# Removing Gildan (and other brands) Tags... (UK)



## mleatherba (May 10, 2013)

Hi Guys,

I am building a brand of clothing and i am interested to know the legalities of removing tags from clothing and selling/shipping them worldwide. I will mostly be using the Gildan Softstyle 6400 & 6400L and maybe a other brands as time goes on e.g. B&C...

As far as the Gildan 6400 & 6400L they appear to have 2 layers of labeling. 1 with the Gildan Softstyle logo and the label under it displaying the manufacturing country wash instructions and reference numbers so i was thinking of just cutting off the logo label leaving the second label attached 

I have read a few posts that briefly cover this but i would like to hear more opinions and facts on this topic if possible 

p.s. would anyone know a cheap custom label making company in the UK?? (willing to sew them in myself)

Thanks guys!!!


----------



## boon4376 (Sep 2, 2012)

It is perfectly legal to remove tags from clothing and re-brand them as your own. You can actually run into more problems if you keep their logos on the clothes - for example - you cant go buy a bunch of J. Crew shirts and then put your own designs and branding on them if they still say J. Crew anywhere.

Look for a "tear away" label - cutting a label will leave sharp itchy edges. Check out Next Level Apparel - They have very high quality tear away label shirts for good prices... ~$3.00 / unit. More expensive than guildan, but the fabric and fit quality is an order of magnitude higher.


----------



## mleatherba (May 10, 2013)

Awesome! Thanks buddy! When you put it like that it makes allot more sense to remove the tags...


----------

**Source data**
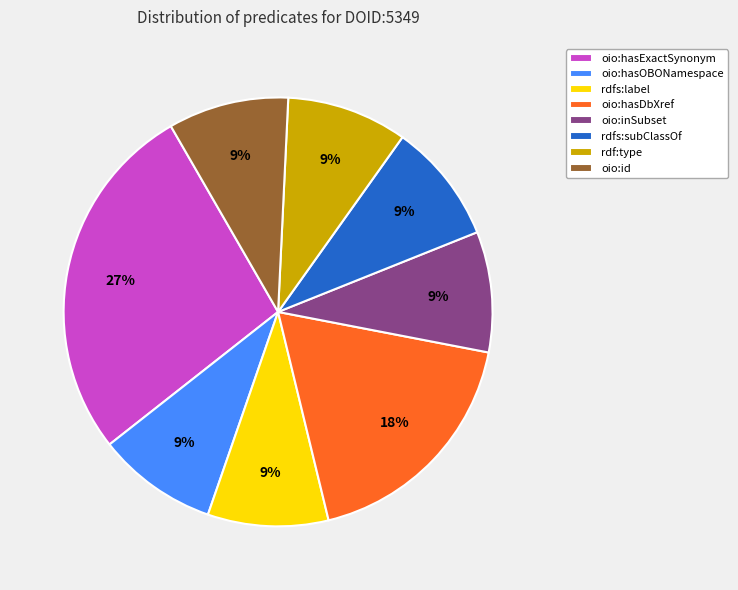

The rdfs:subClassOf slice represents 9% of the pie. True or false?

True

**Exercise directions**
Reproduce verbatim the passage of the forum thread on removing clothing tags, starting with "I have read" and going on through "them in myself)". The data has no connection to the forum thread on removing clothing tags.

**Solution to the problem**
I have read a few posts that briefly cover this but i would like to hear more opinions and facts on this topic if possible 

p.s. would anyone know a cheap custom label making company in the UK?? (willing to sew them in myself)